Why does this fail ?

I'm getting the wrong results on all box platforms.

x = Log(8192.0)/Log(2)
? "x = " Type(x) " " x
y = Int( x )
? "y = " Type(y) " " y

Int does round but on a whole number and down ?

x = Float 13
y = Integer 12
16 Replies
Level 7

Re: Why does this fail ?

The result of the divide is a little less than 13, which rounds down to 12 when you convert to integer. It still prints as 13 as a float since its so close to 13. The same thing happens in C:

float a = log(8192.0);
float b = log(2.0);
float x = a / b;
int y = x;
printf("%g %d\n", x, y);

If you printf x in %A format, it's 0X1.9FFFFEP+3 while a real 13 is 0X1.AP+3.

--Mark
Level 7

Re: Why does this fail ?

So we never know which way int() is going to round ?
In this case, it should have been up ????
Level 7

Re: Why does this fail ?

Int always rounds down.
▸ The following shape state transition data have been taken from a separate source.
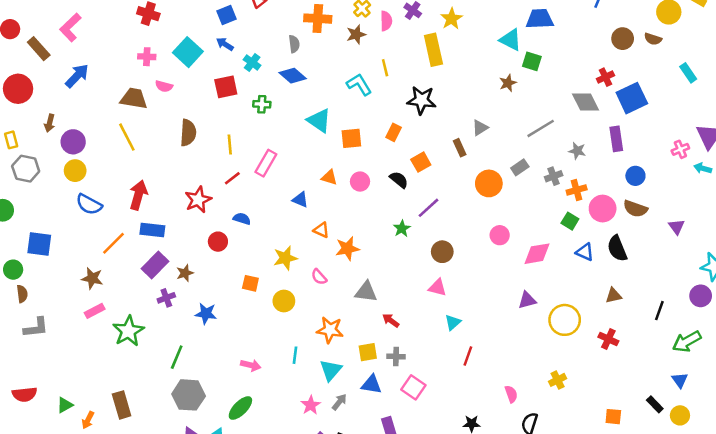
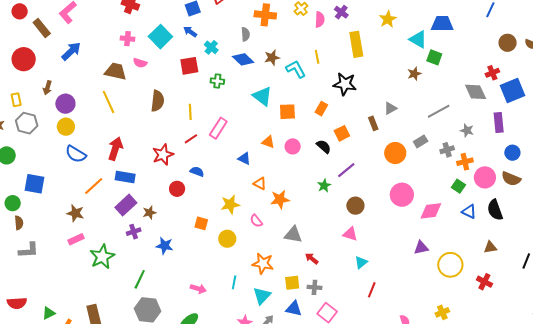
yellow star: (451, 19) -> (388, 19), moved
brown star: (356, 34) -> (272, 58), moved
pink circle: (500, 235) -> (402, 195), size x1.5

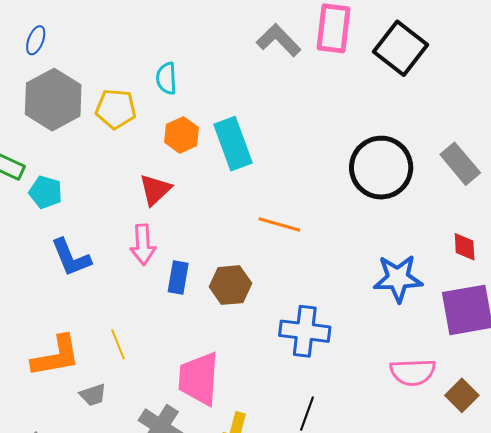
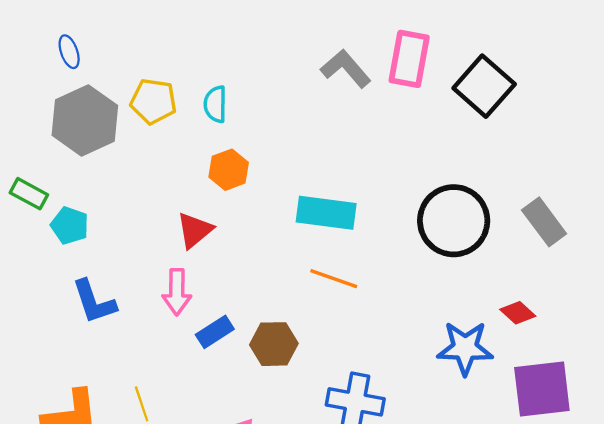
blue ellipse: (36, 40) -> (69, 52), turned -44
yellow pentagon: (116, 109) -> (153, 101), moved
cyan rectangle: (233, 144) -> (326, 213), moved, turned -66
red diamond: (465, 247) -> (518, 313), moved, turned -48
blue rectangle: (178, 277) -> (215, 332), turned 44

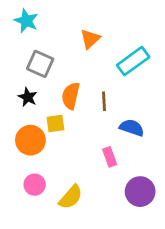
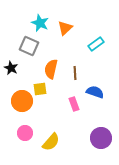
cyan star: (26, 21) -> (40, 23), moved
cyan rectangle: (133, 61) -> (96, 44), size x0.7
black star: (28, 97) -> (11, 68), moved
pink rectangle: (110, 157) -> (74, 104), moved

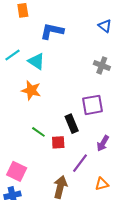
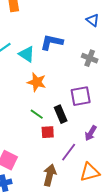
blue L-shape: (52, 31) -> (52, 42), moved
orange star: (31, 90) -> (37, 82), moved
green line: (38, 132) -> (37, 114), moved
orange triangle: (102, 184) -> (90, 172), size x1.5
The problem is the number you are rounding is close to but a little less than 13.

--Mark
Level 7

Re: Why does this fail ?

Of course if you want to round to the nearest integer rather than rounding down, you can say

y = Int(x + 0.5)

--Mark
Level 7

Re: Why does this fail ?

That sometimes throughs the answer off.
I though that fix(x) was supposed to do that, but it doesn't work either.
There should be an exact way to do it. Either round down or round up or just chop it off.
What I'm looking for is the exponent (power of 2) of a real number as an integer.
Level 7

Re: Why does this fail ?

I'm not sure you're understanding that the problem has nothing to do with the int conversion, it's due to the loss of precision in the log and divide operations. If you've ever taken a Numerical Analysis course, you may recall the many dangers of working with floating point numbers. In general, what you want to do is impossible for arbitrary real numbers; for example, 2^70 and (2^70)-1 are both represented by the same floating point number, so there's no way to tell that log2 of the first is 70 while log2 of the second is 69.
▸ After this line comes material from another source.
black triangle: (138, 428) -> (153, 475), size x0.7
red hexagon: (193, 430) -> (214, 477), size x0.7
I would probably use something like this. It's rather ugly (and untested) but it should be more accurate than using logs.
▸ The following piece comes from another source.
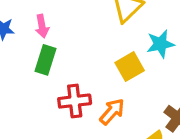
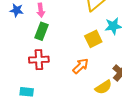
red cross: (75, 101) -> (39, 60), moved

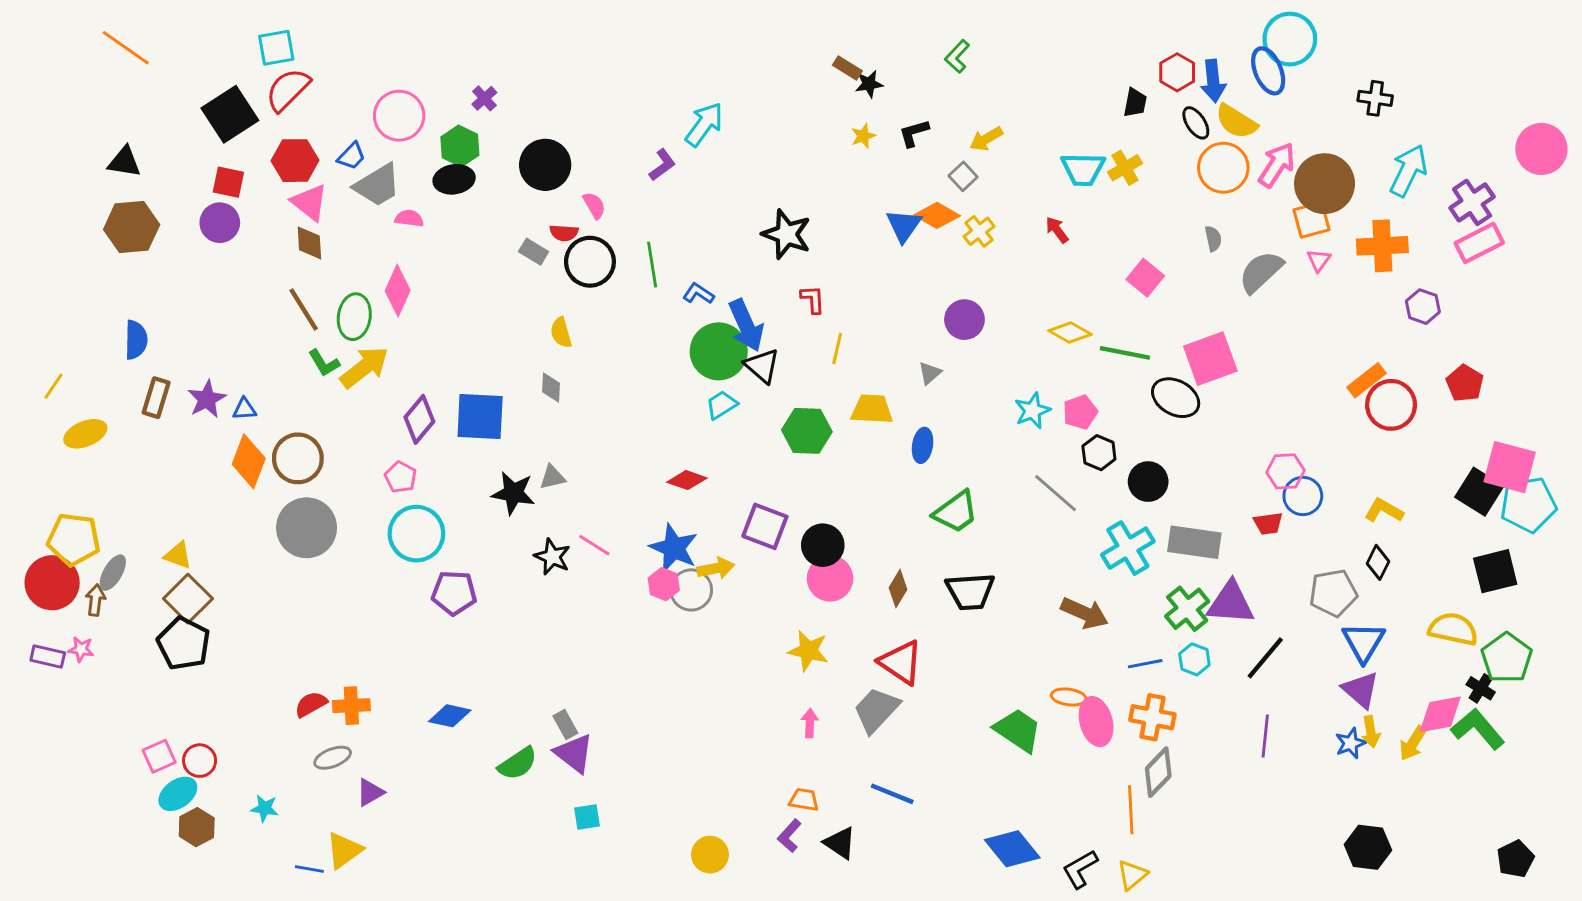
function Log2(x as Double) as Integer
lg = 0
val = 1.0
while x > val
lg = lg + 1
val = val * 2
end while
return lg
end function

--Mark
Level 8

Re: Why does this fail ?

Well, hm. Python has the same precision limitations, how come it works there?
>>> from math import log
>>> 0.1 + 0.2
0.30000000000000004
>>> 2.**70, 2.**70 - 1
(1.1805916207174113e+21, 1.1805916207174113e+21)
>>> 2.**70 == 2.**70 - 1
True
>>> log(8192) / log(2)
13.0
>>> log(8192) / log(2) == 13
True
Level 7

Re: Why does this fail ?

This appears to work for + and - floats with + and - exponents.
What I'm trying to do is to pack / unpack a "binary" real number from / to a roByteArray.
The float is done, at least it's been running for an hour, feeding the routines random values.
Now for the double.
*
function Log2(x as object) as Integer

if Sgn(x) < 0
x = x * -1.0
end if
lg = 0
val = 1.0
if val < x
while x > val
lg = lg + 1
val = val * 2
end while
lg = lg -1
elseif val > x
while x < val
lg = lg - 1
val = val / 2
end while
end if
return lg

end function
Level 8

Re: Why does this fail ?

Do you really need log2 function as such?
I am asking because you are already building the mantissa (significand?) while calculating the exponent part. Intuitively feels to me the process is:

sign = sgn(x)
x = abs(x)
exp = 0
while x >= 2: x = x / 2: exp = exp - 1: end while
while x < 1: x = x * 2: exp = exp + 1 : end while
mant = int((x - 1) * 2^23 + 0.5)